As a counter-example, consider the works of memeticists Susan Blackmore and
Liane Gabora, both of whom have produced important new lines of memetic
thinking, and both of whom have done much to disseminate memetics thinking.
(Gabora has an article in this journal, and Blackmore's work can be found
at the 'meme lab' page of

Regarding "slow" progress, bear in mind that it took decades for Darwin to
produce a first book on biological evolution theory after his voyage on the
Beagle. Fast progress in science usually results from many full-time people
working jointly or in parallel. But it usually takes a major work to
convince people to devote their full efforts to a new branch of science.
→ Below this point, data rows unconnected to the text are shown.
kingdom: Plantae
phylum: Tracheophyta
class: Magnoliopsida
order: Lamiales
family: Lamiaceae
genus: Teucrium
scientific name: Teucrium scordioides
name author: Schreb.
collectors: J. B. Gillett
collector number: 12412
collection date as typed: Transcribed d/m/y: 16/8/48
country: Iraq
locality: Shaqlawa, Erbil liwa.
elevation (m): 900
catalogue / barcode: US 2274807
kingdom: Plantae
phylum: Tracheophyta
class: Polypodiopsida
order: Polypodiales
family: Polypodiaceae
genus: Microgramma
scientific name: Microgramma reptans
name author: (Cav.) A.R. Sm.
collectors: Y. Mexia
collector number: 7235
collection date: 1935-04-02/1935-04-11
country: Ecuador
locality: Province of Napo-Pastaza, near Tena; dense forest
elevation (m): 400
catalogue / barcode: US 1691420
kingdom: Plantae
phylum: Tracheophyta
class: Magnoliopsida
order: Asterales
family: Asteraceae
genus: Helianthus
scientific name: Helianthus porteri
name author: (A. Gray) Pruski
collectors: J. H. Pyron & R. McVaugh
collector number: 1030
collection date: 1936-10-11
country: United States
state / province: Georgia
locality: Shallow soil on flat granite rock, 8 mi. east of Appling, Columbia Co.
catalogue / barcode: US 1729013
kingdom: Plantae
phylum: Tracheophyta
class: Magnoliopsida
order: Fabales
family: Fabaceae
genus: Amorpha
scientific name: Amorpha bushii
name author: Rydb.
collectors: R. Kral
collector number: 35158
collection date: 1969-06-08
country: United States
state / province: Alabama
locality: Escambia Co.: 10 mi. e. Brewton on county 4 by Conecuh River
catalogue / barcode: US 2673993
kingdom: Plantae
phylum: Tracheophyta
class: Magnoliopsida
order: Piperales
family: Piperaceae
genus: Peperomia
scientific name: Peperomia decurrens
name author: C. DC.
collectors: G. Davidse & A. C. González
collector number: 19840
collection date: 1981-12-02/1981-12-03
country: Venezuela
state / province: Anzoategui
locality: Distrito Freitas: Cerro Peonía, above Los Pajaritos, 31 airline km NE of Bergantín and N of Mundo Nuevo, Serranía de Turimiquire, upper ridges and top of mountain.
The US library of Congress did not even have a classification for memetics
(i.e., Contagion Social Psychology) until late 1996. And the Journal of
Memetics did not start publication until May of 1997.


>When we understand these sorts of basic issues, everything else will fall
>into place with crystal clarity. And there will be no gender-supremacist

The idea that men should speed-seduce and then control women certainly
strikes me as gender-supremacist. I think that clarity would be well served
if it were not promoted in future memetics newsletters.